The ONC has announced a challenge inviting developers to build out and leverage solutions based on an engine that generates synthetic health data.
The ONC’s Synthetic Health Data Challenge is looking for new ways to take advantage of Synthea, an open-source synthetic patient generator that creates model medical histories of fictitious patients. Synthea is built on a Generic Module Framework which allows it to model varied diseases and conditions playing a role in the medical history of these patients.
The engine was built by The MITRE Corporation, a not-for-profit research and development organization sponsored by the U.S. government. MITRE launched the Synthea effort using models based on the top 10 reasons patients see primary care doctors and the top ten conditions that shorten patient lifespans. The Synthea modules create synthetic patients using clinical data and real-world statistics collected by agencies like the CDC and NIH.
The synthetic patient profiles include a full medical history, complete with medication lists, allergies, physician encounters and social determinants of health. The data can be shared using C-CDA, HL7 FHIR, CSV and other formats.
Now, ONC is offering a total of $100,000 in cash prizes for those who develop innovative tools and resources that support validation and novel uses of synthetic data for patient-centered synthetic data for PCOR researchers and/or health IT developers.
ONC is accepting entries addressing one of two challenge categories. One category focuses on enhancements to Synthea, including the development and/or enhancement of Synthea modules and the development of solutions that enhance or address the limitations of Synthea. The other category involves proposals outlining novel uses of Synthea-generated synthetic data.
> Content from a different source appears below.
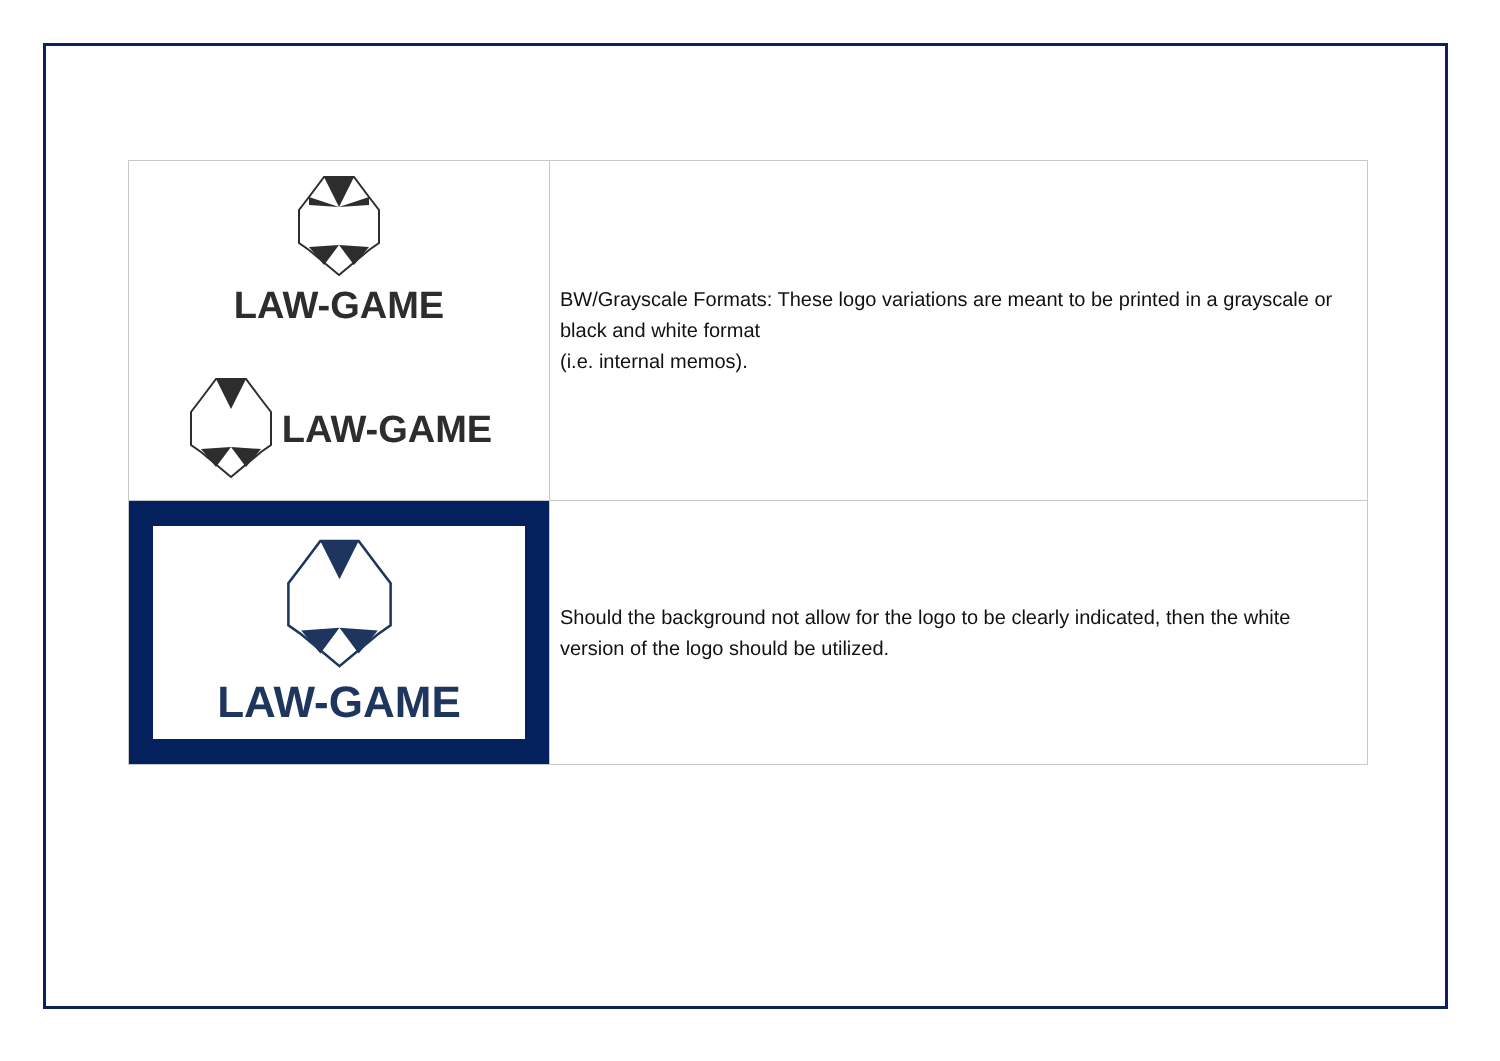| LAW-GAME LAW-GAME | BW/Grayscale Formats: These logo variations are meant to be printed in a grayscale or black and white format (i.e. internal memos). |
| LAW-GAME | Should the background not allow for the logo to be clearly indicated, then the white version of the logo should be utilized. |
The challenge comes as part of a larger effort focused on using synthetic health data to accelerate patient-centered outcomes research (PCOR). This effort, which will extend through 2022, has four key objectives:
- Identifying and convening a multidisciplinary panel of experts to help it find use cases and develop modules further
- Developing opioid, pediatric and complex care data generation modules for Synthea to increase the number and diversity of synthetic patient health records to meet PCOR needs
- Engaging the broader research and development community to validate these synthetic health data sets, as well as demonstrate the potential uses of synthetic health records
I’m surprised this topic hasn’t attracted more attention since I wrote about it in late 2017. This seems like a very useful approach to performing population-level analyses, something that’s particularly important given the need to understand the pandemic on a high level. Let’s hope this new challenge brings some useful thinking on this topic to the fore.